Likewise, you alone benefitted from Russian hackers and Wikileaks. They put their thumbs on the Trump side of the election scale. The fact that the Russian parliament burst into applause when Vladimir Putin announced your victory should not please you. It should cause you and all American citizens grave concern.

Yet even with all of that help, as well as Republican-sponsored state voter suppression laws in North Carolina, Wisconsin and elsewhere, your opponent beat you by more than 2.5 million votes.

About That Republican Congress

Some voters split their tickets. They were heeding the call of leading Republicans in Congress and elsewhere who shunned you. Outraged at your behavior, concerned about your lack of knowledge and intellectual depth, and fearful of your erratic temperament, they made the case that a Republican Senate was essential to check President Hillary Clinton. Unwittingly, they have now empowered you beyond their wildest fears.

From the standpoint of popular support, you begin your first term from a position of unprecedented weakness. Ironically, you entered politics with a frivolous “birther” claim that questioned the legitimacy of your predecessor’s right to the Oval Office. Yet real shadows hover over yours.

Dubious Tweets

A second circumstance that already requires voices of accountability to speak involves your post-election tweets. Less than 48 hours after your subdued acceptance speech, you responded to nationwide street protests with a two-pronged attack against the dissenters and the media.

“Just had a very open and successful presidential election. Now professional protesters, incited by the media, are protesting. Very unfair!”
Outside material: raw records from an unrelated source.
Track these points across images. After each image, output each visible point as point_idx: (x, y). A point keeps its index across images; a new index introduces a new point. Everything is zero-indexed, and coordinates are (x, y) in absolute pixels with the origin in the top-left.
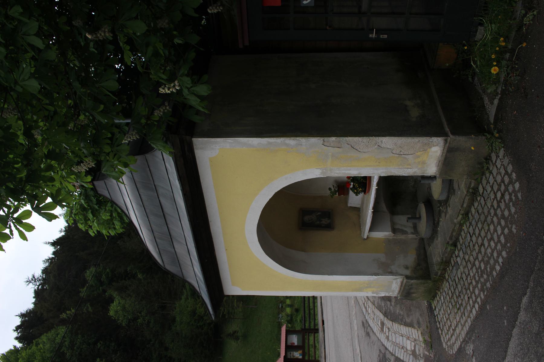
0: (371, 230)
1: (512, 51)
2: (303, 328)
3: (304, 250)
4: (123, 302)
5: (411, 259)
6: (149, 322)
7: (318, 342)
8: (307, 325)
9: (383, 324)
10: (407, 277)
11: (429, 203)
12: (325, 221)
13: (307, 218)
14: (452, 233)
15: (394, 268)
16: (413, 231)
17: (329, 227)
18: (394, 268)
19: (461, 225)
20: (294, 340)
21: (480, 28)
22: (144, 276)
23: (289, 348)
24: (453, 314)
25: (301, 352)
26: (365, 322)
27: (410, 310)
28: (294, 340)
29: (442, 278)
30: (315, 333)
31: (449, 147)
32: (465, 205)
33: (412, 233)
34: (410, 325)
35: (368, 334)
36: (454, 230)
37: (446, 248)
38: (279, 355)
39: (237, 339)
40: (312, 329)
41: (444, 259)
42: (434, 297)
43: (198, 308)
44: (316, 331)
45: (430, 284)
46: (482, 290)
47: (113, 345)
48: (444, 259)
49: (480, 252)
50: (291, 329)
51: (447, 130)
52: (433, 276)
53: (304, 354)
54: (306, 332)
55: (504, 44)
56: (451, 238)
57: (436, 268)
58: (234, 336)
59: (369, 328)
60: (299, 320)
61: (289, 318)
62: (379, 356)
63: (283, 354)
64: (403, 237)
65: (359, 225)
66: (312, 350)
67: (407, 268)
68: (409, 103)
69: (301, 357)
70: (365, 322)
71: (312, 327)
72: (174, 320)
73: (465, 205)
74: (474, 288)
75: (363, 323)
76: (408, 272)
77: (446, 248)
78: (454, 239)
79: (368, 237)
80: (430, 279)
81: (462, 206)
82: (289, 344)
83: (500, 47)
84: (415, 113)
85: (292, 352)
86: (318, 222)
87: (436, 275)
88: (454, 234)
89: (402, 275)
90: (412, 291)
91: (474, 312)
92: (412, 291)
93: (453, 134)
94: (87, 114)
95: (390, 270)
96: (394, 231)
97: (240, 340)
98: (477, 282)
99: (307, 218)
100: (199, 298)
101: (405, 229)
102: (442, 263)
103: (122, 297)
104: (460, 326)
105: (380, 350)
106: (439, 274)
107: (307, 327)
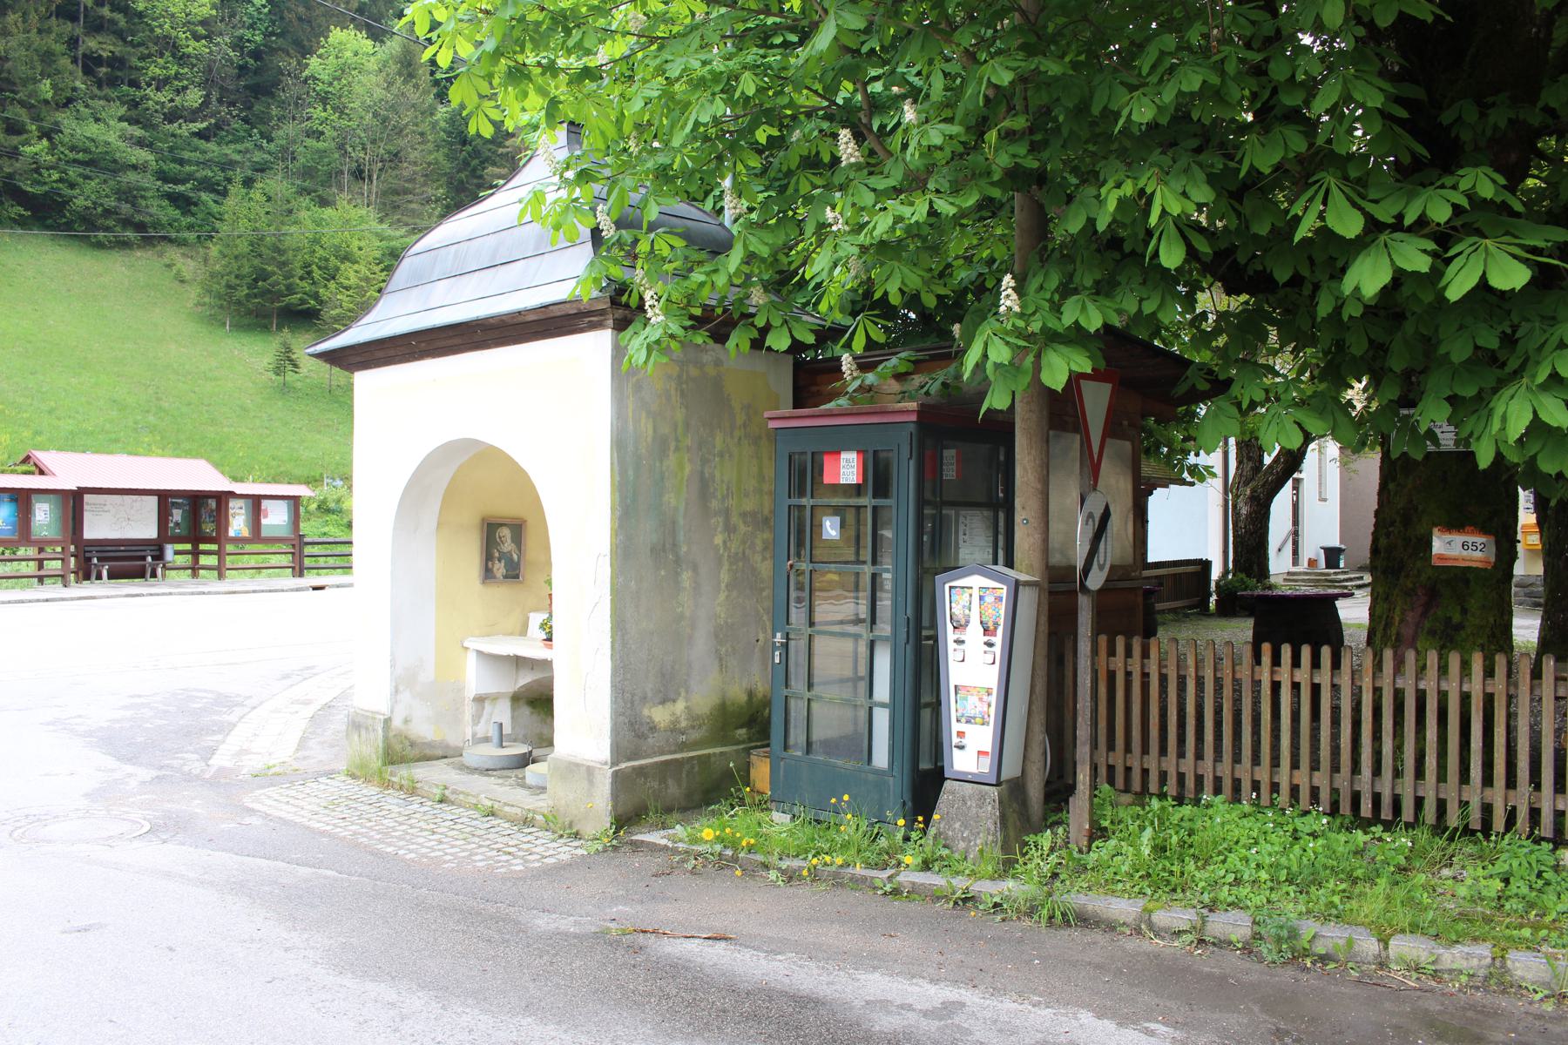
0: (480, 653)
1: (735, 859)
2: (307, 540)
3: (439, 525)
4: (372, 65)
5: (424, 730)
6: (319, 135)
7: (269, 576)
8: (316, 550)
9: (307, 703)
10: (387, 722)
11: (525, 761)
12: (499, 568)
13: (505, 532)
14: (462, 793)
15: (406, 697)
16: (479, 736)
17: (488, 574)
18: (406, 697)
19: (475, 807)
20: (276, 518)
21: (789, 817)
22: (443, 124)
23: (256, 502)
24: (318, 801)
25: (246, 533)
26: (314, 671)
27: (332, 746)
28: (276, 518)
29: (387, 785)
30: (293, 568)
31: (594, 768)
32: (507, 809)
33: (474, 735)
34: (302, 743)
35: (286, 677)
36: (468, 795)
37: (437, 786)
38: (235, 479)
39: (278, 371)
40: (301, 551)
41: (418, 785)
42: (353, 776)
43: (356, 267)
44: (299, 570)
45: (376, 763)
46: (355, 833)
47: (257, 38)
48: (418, 785)
49: (422, 830)
50: (302, 509)
51: (623, 766)
52: (390, 768)
53: (238, 540)
54: (294, 546)
55: (744, 843)
56: (454, 792)
57: (402, 773)
58: (287, 361)
59: (300, 678)
60: (326, 529)
61: (332, 505)
62: (238, 695)
63: (239, 488)
64: (468, 716)
65: (490, 631)
66: (252, 561)
67: (406, 721)
68: (680, 706)
69: (232, 533)
70: (314, 671)
71: (307, 562)
72: (324, 202)
73: (507, 809)
74: (361, 825)
75: (312, 668)
76: (397, 723)
77: (437, 786)
78: (452, 797)
79: (467, 648)
80: (385, 764)
81: (505, 804)
82: (265, 504)
83: (741, 839)
84: (660, 715)
85: (243, 511)
86: (497, 555)
87: (392, 774)
88: (461, 797)
89: (392, 712)
90: (363, 732)
91: (317, 825)
92: (363, 732)
93: (616, 775)
94: (778, 40)
95: (401, 688)
96: (480, 700)
97: (274, 377)
98: (370, 828)
99: (505, 532)
100: (382, 271)
101: (483, 720)
102: (413, 781)
103: (385, 66)
104: (294, 809)
105: (250, 697)
106: (393, 779)
107: (308, 550)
No facts supported your claims. As always, your response to any hint of criticism was to find a scapegoat or a distraction. We’ll be watching for that tendency, too. When you fail to fulfill your most unrealistic campaign promises, the anger of those who voted for you will intensify. In Ohio, when the steel mills don’t fire up again in Youngstown and your border wall doesn’t solve the opioid epidemic in Columbus, will you follow your lifelong impulse to blame someone else?

Continuing Attacks on the Press

On Sunday morning, November 13, you renewed your pre-election attack on The New York Times:

“Wow, the @nytimes is losing thousands of subscribers because of their very poor and highly inaccurate coverage of the ‘Trump phenomena’.”

That wasn’t true, either. The Times reported a post-election surge in new subscriptions — four times the pre-election rate.

A few hours later, you went after the Times again: “The @nytimes states today that DJT believes “more countries should acquire nuclear weapons.” How dishonest are they. I never said this!”

But you did say it. When Mike Pence denied in his vice-presidential debate that you’d taken such a position, nonpartisan Politifact rated his statement as “Mostly false” and listed all of the instances that you’d said what the Times reported — the first of which was in March 2016 to reporters for The New York Times.

On April 3, 2016, you had this exchange with Fox News’ Chris Wallace:

Trump: “It’s not like, gee whiz, nobody has them. So, North Korea has nukes. Japan has a problem with that. I mean, they have a big problem with that. Maybe they would in fact be better off if they defend themselves from North Korea.”

Wallace: “With nukes?”

Trump: “Including with nukes, yes, including with nukes.”

Most people are too busy with life’s daily demands to scrutinize your torrent of sometimes conflicting words. But many of us will make the time necessary to stand guard against your demonstrated capacity to take advantage of the post-factual world in which we live. No President possesses a mandate to lie without getting caught.